Thursday, December 22, 2016

Day 44: FotLC through the 113 lenses from The Art of Game Design

Day 44: Lens 66 - The Lens of Channels and Dimensions
Choosing how to map game information to channels and dimensions is the heart of designing your game interface. Use this lens to make sure you do it thoughtfully and well. Ask yourself these questions:

What data needs to travel to and from the player?
There is a ton of information to convey to the player, essentially the whole game state is constantly exposed to all of the players. Some private information is only given to a single player, but the players together have all of the information composing the game state.

Here is the breakdown:

Things everyone needs to see:

  • City state (not City State... the state of the City)
  • Player location for each player
  • Available moviment
  • Base location
  • Base defense
  • Alliance state of each player

Things the player should only see about themselves:

  • Number of warriors in tribe
  • Number of warriors in graveyard


Which data is the most important?
Data specific to the player or the action they want to take is most important to the player at any given moment. So the location of paths around their pawn, the number of bases they control when they want to recruit, or the number of guards on an enemy base when they want to take it. All of those are shown on the playfield and are highlighted to the player through proximity to their pawn.

Some information like what roads a player has available to place are proximate to the player location not the pawn location so their importance is static in the interface, however as they represent a constant option to the player that is reasonable.

Then there are hidden pieces of information, those that relate to the state of the other player. They are hidden by bags and are thus available to their owner through touch but hidden from the sight of the other players.

Which channels do I have available to transmit this data?
As indicated above there visual and tactile channels. The playspace off of the board in front of the player and the board itself divided up into the area in front of them, the center of the board, the areas proximate to them and those on the other side of the board.

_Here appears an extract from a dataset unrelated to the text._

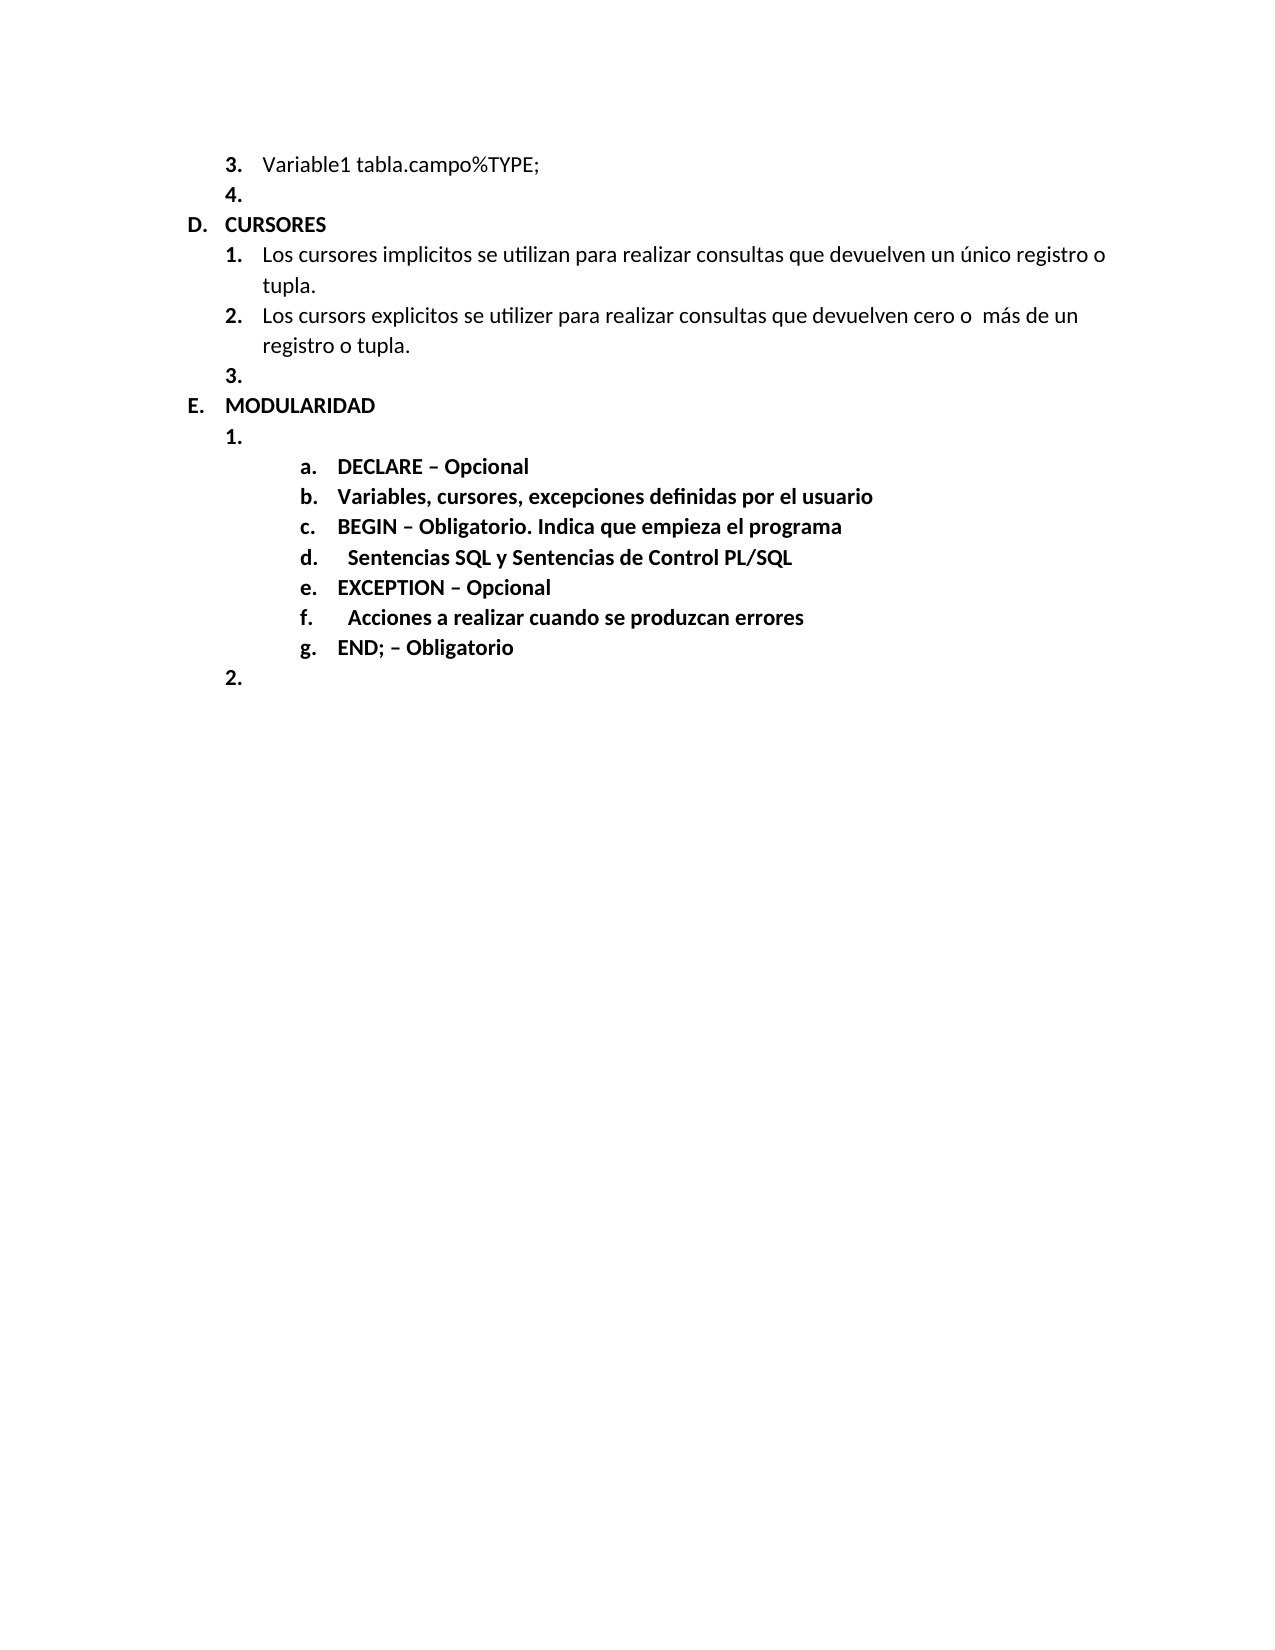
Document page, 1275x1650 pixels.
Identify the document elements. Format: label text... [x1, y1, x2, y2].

Which channels are most appropriate for which data? Why?
Data specific to a player is mors appropriately shown next to either the player themself or next to their pawn.

I violate this logic by giving the player the ability to place or control bases that will be important to them on parts of the board that are not proximate to them and if they have moved their pawn not proximate to it. This is intentional and requires players trying to expand their power agressively to have more situational awareness to maintain an understanding of the parts of the board state that are immediately important to them.

Which dimensions are available on each channel?
The visual channels have a color dimension, a size dimension and a shape dimension.

The tactile channels have a texture dimension and a weight dimension... and there it is, the thing I didn't know when I started writing up this lens. Weight.

How should I use those dimensions?
How much things weigh should reflect how important they are to the player! That actually happens with the weight of the bags, but I should make bases weigh more than the paths.